NASA already got the Space Force to extend the flight-termination battery requirement from 20 to 25 days so that it could attempt a launch in the latter part of its last launch period, which ended Tuesday.

Now, NASA is in discussions with the Space Force for a waiver that would allow the time frame to be extended yet again. But this time the waiver would have to extend the initial 20-day requirement to over some 40 days, since the earliest NASA could attempt a launch is a two-week period that begins Sept. 19.

The launch would be the first in NASA’s Artemis campaign to eventually return astronauts to the lunar surface. This first mission would send the Orion spacecraft, without any astronauts on board, in orbit around the moon. It would be followed by a crewed flight that would again orbit, but not land on the moon, perhaps in 2024, with a landing to come in 2025 or 2026.

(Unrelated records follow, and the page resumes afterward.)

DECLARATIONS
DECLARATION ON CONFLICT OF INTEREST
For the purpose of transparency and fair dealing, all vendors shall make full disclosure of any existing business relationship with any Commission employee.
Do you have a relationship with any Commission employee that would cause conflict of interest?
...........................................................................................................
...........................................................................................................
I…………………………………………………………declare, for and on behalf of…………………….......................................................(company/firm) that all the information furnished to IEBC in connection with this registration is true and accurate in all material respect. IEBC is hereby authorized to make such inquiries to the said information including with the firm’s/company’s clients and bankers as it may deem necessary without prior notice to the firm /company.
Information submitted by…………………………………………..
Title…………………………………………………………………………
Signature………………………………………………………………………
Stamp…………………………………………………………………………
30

After years of delays and setbacks, NASA officials are eager to get the first mission off the ground. But they’ve struggled with a series of issues. The first attempt was scrubbed because of a bad engine sensor reading. Then, on Saturday, they could not control a large hydrogen leak and said there was also a sudden increase in the pressure of the fuel line that caught officials by surprise.

Now, it’s struggling with the constraints of the termination system, and it is not clear whether the Space Force’s Space Launch Delta 45, which oversees what’s known as the Eastern Range, would grant the extension.

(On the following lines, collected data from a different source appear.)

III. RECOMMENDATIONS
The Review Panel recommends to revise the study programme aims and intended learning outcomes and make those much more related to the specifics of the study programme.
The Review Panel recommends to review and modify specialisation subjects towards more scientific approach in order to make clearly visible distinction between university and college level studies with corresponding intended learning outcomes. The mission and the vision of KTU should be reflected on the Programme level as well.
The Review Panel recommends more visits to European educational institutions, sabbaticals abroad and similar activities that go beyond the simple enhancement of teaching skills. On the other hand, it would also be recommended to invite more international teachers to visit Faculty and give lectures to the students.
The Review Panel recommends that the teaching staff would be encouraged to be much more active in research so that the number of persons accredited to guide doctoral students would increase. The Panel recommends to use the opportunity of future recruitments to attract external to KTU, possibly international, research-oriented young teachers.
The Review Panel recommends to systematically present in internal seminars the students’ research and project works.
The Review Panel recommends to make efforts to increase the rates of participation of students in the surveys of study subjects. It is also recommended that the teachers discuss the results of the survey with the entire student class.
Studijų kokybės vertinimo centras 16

“The first thing is to protect the public and the Eastern Range takes that mandate to protect the public very seriously,” said Wayne Hale, a former NASA space shuttle flight director who now chairs a NASA advisory committee. Rockets, he said in an interview, are “effectively a bomb, it’s a huge bomb” and the wing goes to great lengths to ensure the termination systems are working before they allow launches to occur.

“They are consummate professionals,” said Wayne Monteith, the former commander of the 45th Space Wing. “If something goes wrong, they are they team you want on console.”

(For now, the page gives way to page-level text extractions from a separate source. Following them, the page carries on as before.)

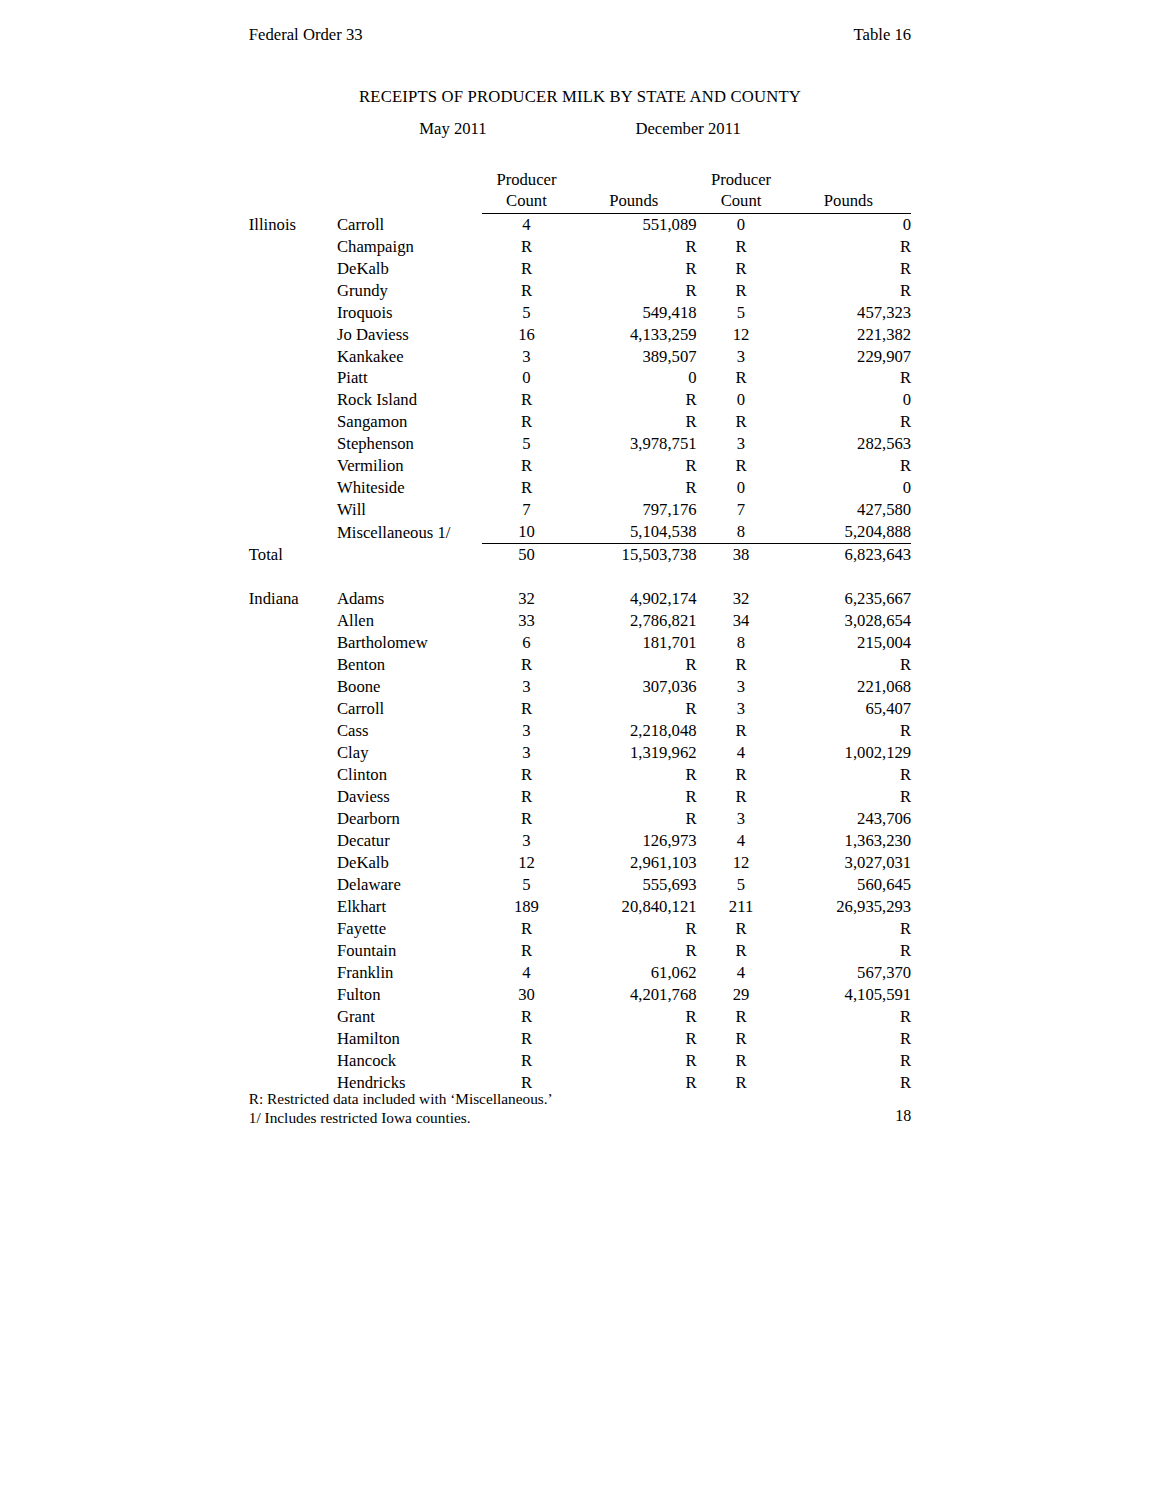Federal Order 33
Table 16
RECEIPTS OF PRODUCER MILK BY STATE AND COUNTY
May 2011 December 2011
| | | Producer | | Producer | |
| --- | --- | --- | --- | --- | --- |
| | | Count | Pounds | Count | Pounds |
| Illinois | Carroll | 4 | 551,089 | 0 | 0 |
| | Champaign | R | R | R | R |
| | DeKalb | R | R | R | R |
| | Grundy | R | R | R | R |
| | Iroquois | 5 | 549,418 | 5 | 457,323 |
| | Jo Daviess | 16 | 4,133,259 | 12 | 221,382 |
| | Kankakee | 3 | 389,507 | 3 | 229,907 |
| | Piatt | 0 | 0 | R | R |
| | Rock Island | R | R | 0 | 0 |
| | Sangamon | R | R | R | R |
| | Stephenson | 5 | 3,978,751 | 3 | 282,563 |
| | Vermilion | R | R | R | R |
| | Whiteside | R | R | 0 | 0 |
| | Will | 7 | 797,176 | 7 | 427,580 |
| | Miscellaneous 1/ | 10 | 5,104,538 | 8 | 5,204,888 |
| Total | | 50 | 15,503,738 | 38 | 6,823,643 |
| Indiana | Adams | 32 | 4,902,174 | 32 | 6,235,667 |
| | Allen | 33 | 2,786,821 | 34 | 3,028,654 |
| | Bartholomew | 6 | 181,701 | 8 | 215,004 |
| | Benton | R | R | R | R |
| | Boone | 3 | 307,036 | 3 | 221,068 |
| | Carroll | R | R | 3 | 65,407 |
| | Cass | 3 | 2,218,048 | R | R |
| | Clay | 3 | 1,319,962 | 4 | 1,002,129 |
| | Clinton | R | R | R | R |
| | Daviess | R | R | R | R |
| | Dearborn | R | R | 3 | 243,706 |
| | Decatur | 3 | 126,973 | 4 | 1,363,230 |
| | DeKalb | 12 | 2,961,103 | 12 | 3,027,031 |
| | Delaware | 5 | 555,693 | 5 | 560,645 |
| | Elkhart | 189 | 20,840,121 | 211 | 26,935,293 |
| | Fayette | R | R | R | R |
| | Fountain | R | R | R | R |
| | Franklin | 4 | 61,062 | 4 | 567,370 |
| | Fulton | 30 | 4,201,768 | 29 | 4,105,591 |
| | Grant | R | R | R | R |
| | Hamilton | R | R | R | R |
| | Hancock | R | R | R | R |
| | Hendricks | R | R | R | R |
R: Restricted data included with ‘Miscellaneous.’
1/ Includes restricted Iowa counties.
18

NASA said Tuesday evening that engineers would replace the seal that malfunctioned during the hydrogen leak on the launchpad, instead of rolling it back to the assembly building. That would allow it to test the seal by running the liquid hydrogen, which is kept at minus 423 degrees Fahrenheit, through it.

“Performing that work at the pad also allows teams to gather as much data as possible to understand the cause of the issue,” NASA said in a statement.

There is a downside, though — the longer the rocket is outside, the longer it is exposed to the fickle weather that is common along the Florida Coast this time of year.

“We are mindful that we’re out there in the elements when we’re at the pad,” Mike Sarafin, the Artemis mission manager, told reporters after the scrub on Saturday.

While it does the repair work, NASA said it would “set up an enclosure around the work area to protect the hardware from the weather and other environmental conditions, but enables engineers to test the repair under cryogenic, or supercold, conditions.”

It noted that in order “to meet the current requirement” the Space Force has for the flight termination batteries, it “would need to roll the rocket and spacecraft back” to the assembly building to reset the batteries.

If that is the case, NASA may not be able to attempt another launch until the next opportunity, a roughly two-week period that begins Oct. 4. The SLS’s ability to launch is determined by the position of the Earth and moon, since the Orion spacecraft cannot be in darkness for more than 90 minutes at a time. Its solar arrays need to stay illuminated so that they can provide power to the spacecraft and ensure it maintains the correct temperature.